Embeddings, Wang Chung, and the Geography of Scotland: ttftw 2023w28
By Robert Russell
- 2 minutes read - 392 wordsThree things from this week.
Here are three things I learned this week. They are not related.
Embeddings
Vicki Boykis generously shared her research on “What even are embeddings?” in 80 pages of PDF written at just the right level for me. I’d highly recommend it if you too are tinkering with ML models and feel like you have some jargon gaps to fill in.
Since I was on a plane a couple times I was able to pay attention long enough to read the whole thing and run some of the sample code.
The highlight for me was the straightforward explanation of the lineage from Word2Vec through Transformers to BERT to ChatGPT. Looking at the way context is built in different generations of ML is eye-opening. I’ve built Markov chains from scratch and used lots of more advanced LLMs. However I’ve been looking at a lot more text in non-English languages lately so the the way nearby words are selected for context really stood out to me. Even the tokenization bakes in strong assumptions about the language of the text. It gave me a lot to think about. And it helped me better understand how models created for NLP can be adapted with different sets of embeddings. Like learning features from an image, creating embeddings for those features, and then using those embeddings with other models.

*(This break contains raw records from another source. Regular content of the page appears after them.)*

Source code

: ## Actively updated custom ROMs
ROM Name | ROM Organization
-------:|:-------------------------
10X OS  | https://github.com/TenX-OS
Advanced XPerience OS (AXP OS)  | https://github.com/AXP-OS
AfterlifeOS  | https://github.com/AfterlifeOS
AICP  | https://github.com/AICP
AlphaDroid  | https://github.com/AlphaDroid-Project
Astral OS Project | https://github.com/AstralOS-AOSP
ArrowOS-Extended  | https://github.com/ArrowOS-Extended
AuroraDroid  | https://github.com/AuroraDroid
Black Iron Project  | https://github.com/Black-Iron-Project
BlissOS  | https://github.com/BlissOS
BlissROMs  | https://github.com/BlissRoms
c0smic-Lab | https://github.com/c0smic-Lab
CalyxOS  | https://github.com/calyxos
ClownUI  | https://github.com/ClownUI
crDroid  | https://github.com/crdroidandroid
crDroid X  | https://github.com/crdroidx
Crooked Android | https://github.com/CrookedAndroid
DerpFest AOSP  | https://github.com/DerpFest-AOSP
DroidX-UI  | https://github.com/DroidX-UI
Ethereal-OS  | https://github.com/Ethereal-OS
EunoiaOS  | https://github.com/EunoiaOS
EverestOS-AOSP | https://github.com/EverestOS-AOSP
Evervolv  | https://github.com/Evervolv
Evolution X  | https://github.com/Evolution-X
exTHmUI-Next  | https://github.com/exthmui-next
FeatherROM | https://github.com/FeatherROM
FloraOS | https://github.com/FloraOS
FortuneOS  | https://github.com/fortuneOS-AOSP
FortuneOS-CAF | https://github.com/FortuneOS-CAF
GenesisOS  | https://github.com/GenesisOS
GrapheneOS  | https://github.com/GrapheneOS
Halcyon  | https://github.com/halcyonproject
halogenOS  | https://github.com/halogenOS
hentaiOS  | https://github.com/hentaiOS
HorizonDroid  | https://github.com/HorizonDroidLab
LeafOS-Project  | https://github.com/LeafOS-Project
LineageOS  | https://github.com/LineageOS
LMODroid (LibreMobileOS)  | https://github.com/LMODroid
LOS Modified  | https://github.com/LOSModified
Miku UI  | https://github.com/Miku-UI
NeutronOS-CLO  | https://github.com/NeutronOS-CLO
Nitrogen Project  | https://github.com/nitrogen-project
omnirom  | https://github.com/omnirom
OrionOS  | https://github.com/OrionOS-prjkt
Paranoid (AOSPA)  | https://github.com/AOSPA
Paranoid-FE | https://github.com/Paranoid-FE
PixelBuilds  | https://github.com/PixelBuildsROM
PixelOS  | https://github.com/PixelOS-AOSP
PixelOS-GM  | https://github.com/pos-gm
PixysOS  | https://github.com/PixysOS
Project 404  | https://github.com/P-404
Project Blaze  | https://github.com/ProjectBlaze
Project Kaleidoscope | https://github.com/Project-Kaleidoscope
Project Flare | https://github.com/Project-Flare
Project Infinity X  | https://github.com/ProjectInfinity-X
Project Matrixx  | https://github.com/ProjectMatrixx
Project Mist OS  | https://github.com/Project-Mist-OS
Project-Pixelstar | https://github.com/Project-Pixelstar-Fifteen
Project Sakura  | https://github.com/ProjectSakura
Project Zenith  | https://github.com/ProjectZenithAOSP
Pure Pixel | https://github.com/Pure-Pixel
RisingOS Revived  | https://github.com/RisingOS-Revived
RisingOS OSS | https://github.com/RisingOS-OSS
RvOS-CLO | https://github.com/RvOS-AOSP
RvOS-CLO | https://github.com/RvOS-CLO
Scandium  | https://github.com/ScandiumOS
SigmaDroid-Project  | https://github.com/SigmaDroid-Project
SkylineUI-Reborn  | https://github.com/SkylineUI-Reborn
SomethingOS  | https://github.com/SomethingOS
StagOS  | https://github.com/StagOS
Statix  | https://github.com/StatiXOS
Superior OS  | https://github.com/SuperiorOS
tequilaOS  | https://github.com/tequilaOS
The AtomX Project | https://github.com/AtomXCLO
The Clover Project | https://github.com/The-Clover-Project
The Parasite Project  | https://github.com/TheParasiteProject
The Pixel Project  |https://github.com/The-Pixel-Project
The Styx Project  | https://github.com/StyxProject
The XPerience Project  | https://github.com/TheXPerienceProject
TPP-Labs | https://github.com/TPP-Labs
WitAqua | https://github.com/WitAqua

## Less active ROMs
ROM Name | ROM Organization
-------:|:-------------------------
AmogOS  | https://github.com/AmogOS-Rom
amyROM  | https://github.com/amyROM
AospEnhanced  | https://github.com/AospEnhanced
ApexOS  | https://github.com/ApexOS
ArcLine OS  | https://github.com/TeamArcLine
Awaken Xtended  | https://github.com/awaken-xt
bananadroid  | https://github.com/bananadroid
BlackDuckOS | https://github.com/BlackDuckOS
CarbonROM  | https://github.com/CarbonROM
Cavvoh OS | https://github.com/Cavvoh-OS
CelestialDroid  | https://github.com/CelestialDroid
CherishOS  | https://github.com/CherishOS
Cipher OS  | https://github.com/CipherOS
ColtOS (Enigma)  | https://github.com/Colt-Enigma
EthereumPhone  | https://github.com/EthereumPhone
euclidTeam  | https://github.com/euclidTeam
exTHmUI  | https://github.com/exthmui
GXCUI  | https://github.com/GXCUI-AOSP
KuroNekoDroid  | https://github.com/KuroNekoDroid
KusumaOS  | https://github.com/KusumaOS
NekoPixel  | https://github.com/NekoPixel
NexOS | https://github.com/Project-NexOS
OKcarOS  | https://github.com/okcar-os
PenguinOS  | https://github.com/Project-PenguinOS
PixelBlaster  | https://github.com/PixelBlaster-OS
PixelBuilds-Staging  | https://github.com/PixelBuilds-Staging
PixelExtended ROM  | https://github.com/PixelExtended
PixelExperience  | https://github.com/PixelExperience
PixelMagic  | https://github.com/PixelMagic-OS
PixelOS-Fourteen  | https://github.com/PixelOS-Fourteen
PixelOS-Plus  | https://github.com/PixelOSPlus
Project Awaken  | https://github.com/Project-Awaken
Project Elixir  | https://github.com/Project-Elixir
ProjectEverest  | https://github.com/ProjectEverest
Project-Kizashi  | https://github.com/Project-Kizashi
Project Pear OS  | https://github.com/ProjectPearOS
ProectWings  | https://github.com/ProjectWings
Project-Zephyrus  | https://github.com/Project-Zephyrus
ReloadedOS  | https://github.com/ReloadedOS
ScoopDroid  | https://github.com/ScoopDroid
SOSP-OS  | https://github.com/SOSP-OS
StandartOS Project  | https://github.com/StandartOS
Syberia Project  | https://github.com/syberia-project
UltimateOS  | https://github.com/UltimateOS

Wang Chung was not a one-hit wonder
Wang Chung has other songs besides the eponymous instruction. I would have guessed that Dance Hall Days was by Billy Idol. Apparently huang chung means “yellow bell” and it’s first note in the Chinese classical music scale.
The Highlands
As I was returning from Scotland and people were asking me if I’d been to the Highlands I decided that I’d better figure that out. Most of my trip was in the Highlands. We went to Glasgow, Islay, Oban, Skye, Inverness, and Edinburgh over the course of a couple weeks. Historically, Scottish Gaelic is the language of the people of the highlands. The area includes the whole north part of the country, with the islands. My confusion comes from the names used for Scotch whisky regions. When discussing whisky, Islay and other islands are separated out, as is the Speyside region around the river Spey.
The trip was amazing, btw, and I can’t wait to go back again soon.